* **Instruction**: Arrange the lines as a numbered list, starting at the first line of the items and ending at the line that contains "Das CORSAIR iCUE", with both of those lines included. Leave out any blank lines.
*** Opening of Data provided ***
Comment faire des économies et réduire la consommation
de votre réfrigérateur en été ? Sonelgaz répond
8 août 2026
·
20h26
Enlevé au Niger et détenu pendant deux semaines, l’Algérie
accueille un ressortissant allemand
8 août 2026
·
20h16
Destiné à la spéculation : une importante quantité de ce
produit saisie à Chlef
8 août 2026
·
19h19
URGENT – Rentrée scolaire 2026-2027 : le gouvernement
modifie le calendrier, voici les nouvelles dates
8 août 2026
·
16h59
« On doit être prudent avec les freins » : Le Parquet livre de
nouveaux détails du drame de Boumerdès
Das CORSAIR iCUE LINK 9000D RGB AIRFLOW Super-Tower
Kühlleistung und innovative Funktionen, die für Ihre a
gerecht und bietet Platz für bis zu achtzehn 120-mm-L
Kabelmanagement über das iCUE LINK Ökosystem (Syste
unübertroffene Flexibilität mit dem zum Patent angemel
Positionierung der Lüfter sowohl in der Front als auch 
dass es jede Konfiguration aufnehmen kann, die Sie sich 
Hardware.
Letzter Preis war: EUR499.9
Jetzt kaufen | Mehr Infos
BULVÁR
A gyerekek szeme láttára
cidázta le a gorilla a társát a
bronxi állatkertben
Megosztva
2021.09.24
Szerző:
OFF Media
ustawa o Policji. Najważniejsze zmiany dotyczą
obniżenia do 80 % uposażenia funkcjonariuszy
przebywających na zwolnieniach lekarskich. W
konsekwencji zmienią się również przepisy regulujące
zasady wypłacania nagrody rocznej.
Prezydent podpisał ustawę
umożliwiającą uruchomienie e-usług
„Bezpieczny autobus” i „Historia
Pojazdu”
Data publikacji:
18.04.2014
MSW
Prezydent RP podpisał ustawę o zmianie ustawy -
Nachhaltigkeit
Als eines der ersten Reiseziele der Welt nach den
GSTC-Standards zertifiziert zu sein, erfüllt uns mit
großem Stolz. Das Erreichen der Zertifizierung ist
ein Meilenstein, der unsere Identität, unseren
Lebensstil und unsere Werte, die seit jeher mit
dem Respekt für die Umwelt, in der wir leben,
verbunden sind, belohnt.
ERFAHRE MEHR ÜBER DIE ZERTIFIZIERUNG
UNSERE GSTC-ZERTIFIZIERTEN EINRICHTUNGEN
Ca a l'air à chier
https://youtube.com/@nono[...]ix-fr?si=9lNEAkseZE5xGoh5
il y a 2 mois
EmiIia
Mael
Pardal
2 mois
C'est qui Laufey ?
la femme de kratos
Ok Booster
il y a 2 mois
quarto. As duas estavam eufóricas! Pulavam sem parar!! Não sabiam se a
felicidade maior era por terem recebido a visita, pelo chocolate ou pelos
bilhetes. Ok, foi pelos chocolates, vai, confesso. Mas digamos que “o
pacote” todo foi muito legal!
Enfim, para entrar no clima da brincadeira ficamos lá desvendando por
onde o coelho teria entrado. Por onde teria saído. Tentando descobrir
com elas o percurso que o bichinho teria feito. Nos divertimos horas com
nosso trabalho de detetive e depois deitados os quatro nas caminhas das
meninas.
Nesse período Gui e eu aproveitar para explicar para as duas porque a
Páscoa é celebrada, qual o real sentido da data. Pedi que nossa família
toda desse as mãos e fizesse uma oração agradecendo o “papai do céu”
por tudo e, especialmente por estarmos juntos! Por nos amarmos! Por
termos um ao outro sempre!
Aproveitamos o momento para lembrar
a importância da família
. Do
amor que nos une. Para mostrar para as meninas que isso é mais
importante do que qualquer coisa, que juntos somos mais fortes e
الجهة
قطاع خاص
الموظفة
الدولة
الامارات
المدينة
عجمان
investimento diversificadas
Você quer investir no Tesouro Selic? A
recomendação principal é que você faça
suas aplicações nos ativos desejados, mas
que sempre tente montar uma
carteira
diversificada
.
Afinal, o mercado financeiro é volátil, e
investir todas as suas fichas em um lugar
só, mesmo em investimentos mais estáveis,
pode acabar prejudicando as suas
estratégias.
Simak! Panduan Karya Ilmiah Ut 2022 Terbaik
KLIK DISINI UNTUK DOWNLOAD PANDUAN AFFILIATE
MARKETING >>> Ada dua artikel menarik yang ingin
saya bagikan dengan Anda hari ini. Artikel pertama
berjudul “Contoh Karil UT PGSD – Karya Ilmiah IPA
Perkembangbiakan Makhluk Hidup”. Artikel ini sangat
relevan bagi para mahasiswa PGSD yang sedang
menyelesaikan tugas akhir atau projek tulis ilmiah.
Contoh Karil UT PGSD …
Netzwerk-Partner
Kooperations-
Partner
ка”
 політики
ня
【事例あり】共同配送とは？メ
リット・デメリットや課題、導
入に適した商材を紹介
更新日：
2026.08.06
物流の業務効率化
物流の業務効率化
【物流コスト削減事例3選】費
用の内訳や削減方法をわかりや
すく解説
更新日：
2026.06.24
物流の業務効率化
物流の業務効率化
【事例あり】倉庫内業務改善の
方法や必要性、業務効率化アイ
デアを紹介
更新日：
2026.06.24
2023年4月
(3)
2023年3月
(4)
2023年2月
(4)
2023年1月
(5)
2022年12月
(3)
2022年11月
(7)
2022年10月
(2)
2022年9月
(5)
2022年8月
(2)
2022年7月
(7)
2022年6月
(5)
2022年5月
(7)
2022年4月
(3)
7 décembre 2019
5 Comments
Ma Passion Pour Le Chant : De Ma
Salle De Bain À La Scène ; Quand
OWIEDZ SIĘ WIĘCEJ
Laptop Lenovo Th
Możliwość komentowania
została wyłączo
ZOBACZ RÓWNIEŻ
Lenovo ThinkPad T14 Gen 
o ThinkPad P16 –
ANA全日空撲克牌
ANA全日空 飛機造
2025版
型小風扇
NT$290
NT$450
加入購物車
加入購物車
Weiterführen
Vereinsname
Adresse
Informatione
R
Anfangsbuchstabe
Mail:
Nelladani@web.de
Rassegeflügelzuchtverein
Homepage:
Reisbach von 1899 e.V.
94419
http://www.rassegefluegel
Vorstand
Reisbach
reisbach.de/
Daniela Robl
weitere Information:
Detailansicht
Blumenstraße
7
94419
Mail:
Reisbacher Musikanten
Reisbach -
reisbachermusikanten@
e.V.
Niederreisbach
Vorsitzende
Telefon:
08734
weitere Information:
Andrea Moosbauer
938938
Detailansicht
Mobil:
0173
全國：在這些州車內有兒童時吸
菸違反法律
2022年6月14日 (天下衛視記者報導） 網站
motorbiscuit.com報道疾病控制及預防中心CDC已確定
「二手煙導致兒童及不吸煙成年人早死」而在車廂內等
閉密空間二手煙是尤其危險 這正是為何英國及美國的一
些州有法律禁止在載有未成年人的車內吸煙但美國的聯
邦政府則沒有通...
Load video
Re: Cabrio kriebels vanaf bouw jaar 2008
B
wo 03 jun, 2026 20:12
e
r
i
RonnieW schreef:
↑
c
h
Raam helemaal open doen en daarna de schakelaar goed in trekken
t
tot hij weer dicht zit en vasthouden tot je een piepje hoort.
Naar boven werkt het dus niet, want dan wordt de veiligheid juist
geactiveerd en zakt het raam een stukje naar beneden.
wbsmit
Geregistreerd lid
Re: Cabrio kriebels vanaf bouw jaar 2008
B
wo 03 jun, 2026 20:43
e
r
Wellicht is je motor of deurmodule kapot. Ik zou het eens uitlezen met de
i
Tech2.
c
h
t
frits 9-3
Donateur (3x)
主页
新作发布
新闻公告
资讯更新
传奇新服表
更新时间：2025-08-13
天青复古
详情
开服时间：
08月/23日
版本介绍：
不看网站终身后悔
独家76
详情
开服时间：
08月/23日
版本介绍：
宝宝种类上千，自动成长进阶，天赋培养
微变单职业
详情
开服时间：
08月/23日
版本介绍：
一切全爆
*** Close of Data provided ***
* **Response to this task**:
1. Comment faire des économies et réduire la consommation
2. de votre réfrigérateur en été ? Sonelgaz répond
3. 8 août 2026
4. ·
5. 20h26
6. Enlevé au Niger et détenu pendant deux semaines, l’Algérie
7. accueille un ressortissant allemand
8. 8 août 2026
9. ·
10. 20h16
11. Destiné à la spéculation : une importante quantité de ce
12. produit saisie à Chlef
13. 8 août 2026
14. ·
15. 19h19
16. URGENT – Rentrée scolaire 2026-2027 : le gouvernement
17. modifie le calendrier, voici les nouvelles dates
18. 8 août 2026
19. ·
20. 16h59
21. « On doit être prudent avec les freins » : Le Parquet livre de
22. nouveaux détails du drame de Boumerdès
23. Das CORSAIR iCUE LINK 9000D RGB AIRFLOW Super-Tower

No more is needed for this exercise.